* **Task a**: Extract the full passage on the Joe Budden Podcast's business word for word.
Source text: Begin
I agree with Joe. It is different.


From Joe’s own disclosure in the NYT, we learn a lot about his business operations:

Things We Know:

  • The Joe Budden Podcast has at least 70,000 paying subscribers.
  • Averaging around $1M in monthly subscription revenue in 2025
  • Subscriptions ranging from $5, $10, $25, and $50 monthly
  • Two weekly releases to the public
  • 30 independent contractors on payroll
  • $1.5M in overhead costs
  • Active Discord server with thousands of fans
  • Maintains his own advertising operations in-house
  • They have licensing deals for their catalog

This is the makings of a healthy media business, with margins, if I had to guess, above 30%.

What We Don’t Know (and I’m curious about)

  • How many free listeners convert to paid, and what is the marketing cost per converted patron?
  • What share of total income comes from in-house ads, and how volatile is that stream compared to subscriptions?
  • What are CPMs, brand categories, and long-term viability without platform network effects?
Source text: End
Records to use: Begin
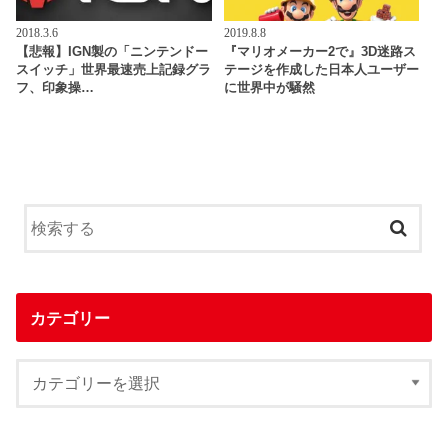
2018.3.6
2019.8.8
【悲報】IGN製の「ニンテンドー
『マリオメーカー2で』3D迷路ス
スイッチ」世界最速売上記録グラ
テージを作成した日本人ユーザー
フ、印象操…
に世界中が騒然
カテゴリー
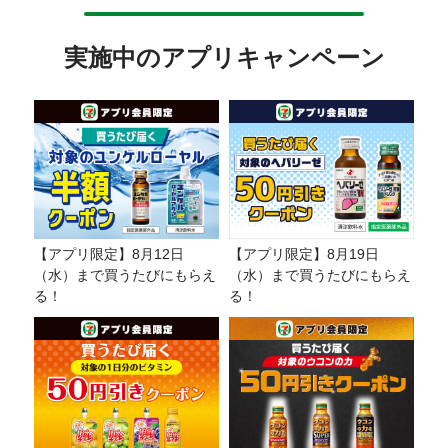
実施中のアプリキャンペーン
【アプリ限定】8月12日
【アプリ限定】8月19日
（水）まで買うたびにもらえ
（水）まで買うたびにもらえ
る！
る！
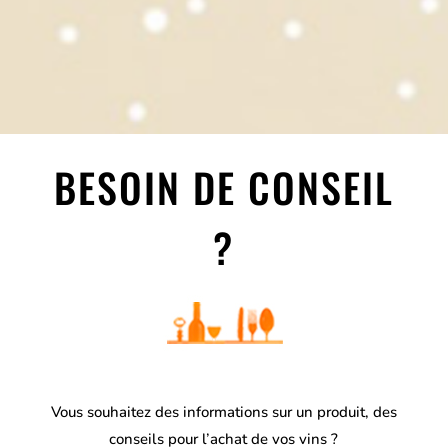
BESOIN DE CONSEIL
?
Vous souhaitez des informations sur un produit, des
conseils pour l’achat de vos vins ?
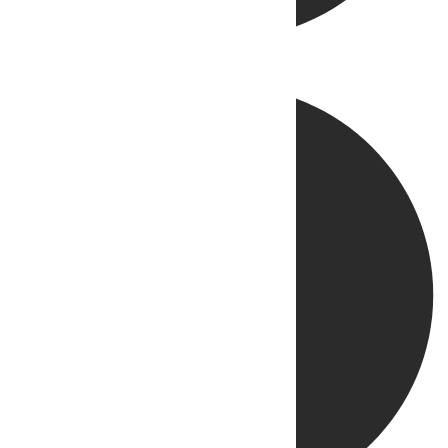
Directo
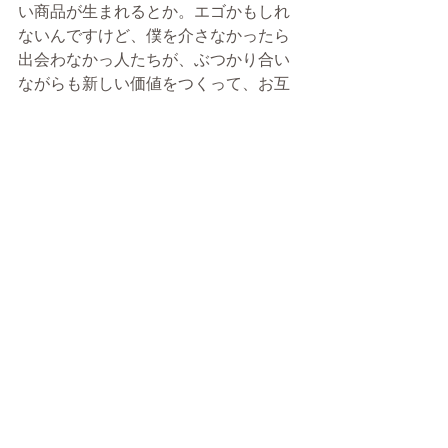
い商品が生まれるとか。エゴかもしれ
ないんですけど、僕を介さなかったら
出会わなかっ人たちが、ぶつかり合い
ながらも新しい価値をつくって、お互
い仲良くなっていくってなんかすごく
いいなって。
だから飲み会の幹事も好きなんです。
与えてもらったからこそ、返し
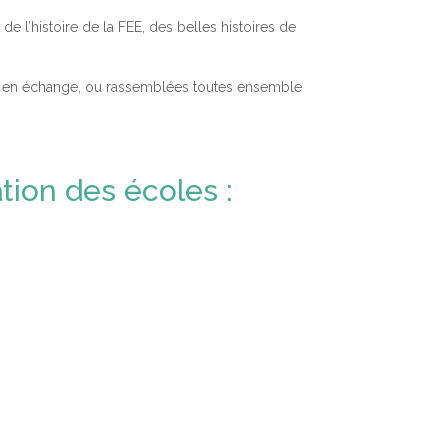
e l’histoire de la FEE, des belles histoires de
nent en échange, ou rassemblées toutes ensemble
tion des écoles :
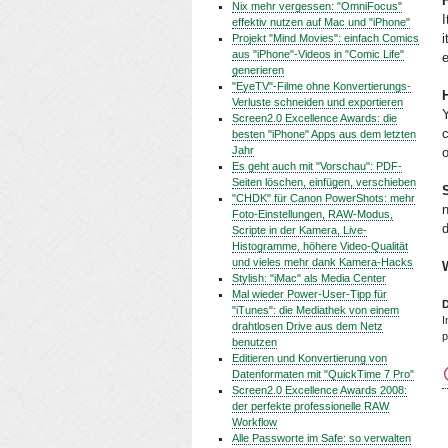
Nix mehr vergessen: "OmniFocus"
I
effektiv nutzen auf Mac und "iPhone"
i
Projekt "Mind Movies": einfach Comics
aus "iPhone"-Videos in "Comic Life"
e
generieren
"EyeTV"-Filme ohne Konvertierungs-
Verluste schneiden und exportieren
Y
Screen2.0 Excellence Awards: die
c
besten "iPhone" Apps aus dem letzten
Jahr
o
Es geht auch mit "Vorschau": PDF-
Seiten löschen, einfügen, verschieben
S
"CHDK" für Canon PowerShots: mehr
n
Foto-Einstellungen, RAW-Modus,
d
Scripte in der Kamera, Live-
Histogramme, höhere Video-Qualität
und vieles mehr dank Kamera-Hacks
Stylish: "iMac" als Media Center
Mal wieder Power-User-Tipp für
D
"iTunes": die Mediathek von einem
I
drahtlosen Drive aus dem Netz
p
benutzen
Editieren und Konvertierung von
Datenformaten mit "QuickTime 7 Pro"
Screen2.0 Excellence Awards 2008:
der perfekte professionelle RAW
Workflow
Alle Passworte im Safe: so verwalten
Records to use: End
* **Task b**: Copy the listing lines from the line with "実施中のアプリキャンペーン" to the line with "与えてもらったからこそ、返し", both included, and leave the pictures out.

* **Task solution a**:
I agree with Joe. It is different.


From Joe’s own disclosure in the NYT, we learn a lot about his business operations:

Things We Know:

  • The Joe Budden Podcast has at least 70,000 paying subscribers.
  • Averaging around $1M in monthly subscription revenue in 2025
  • Subscriptions ranging from $5, $10, $25, and $50 monthly
  • Two weekly releases to the public
  • 30 independent contractors on payroll
  • $1.5M in overhead costs
  • Active Discord server with thousands of fans
  • Maintains his own advertising operations in-house
  • They have licensing deals for their catalog

This is the makings of a healthy media business, with margins, if I had to guess, above 30%.

What We Don’t Know (and I’m curious about)

  • How many free listeners convert to paid, and what is the marketing cost per converted patron?
  • What share of total income comes from in-house ads, and how volatile is that stream compared to subscriptions?
  • What are CPMs, brand categories, and long-term viability without platform network effects?

* **Task solution b**:
実施中のアプリキャンペーン
【アプリ限定】8月12日
【アプリ限定】8月19日
（水）まで買うたびにもらえ
（水）まで買うたびにもらえ
る！
る！
BESOIN DE CONSEIL
?
Vous souhaitez des informations sur un produit, des
conseils pour l’achat de vos vins ?
Directo
い商品が生まれるとか。エゴかもしれ
ないんですけど、僕を介さなかったら
出会わなかっ人たちが、ぶつかり合い
ながらも新しい価値をつくって、お互
い仲良くなっていくってなんかすごく
いいなって。
だから飲み会の幹事も好きなんです。
与えてもらったからこそ、返し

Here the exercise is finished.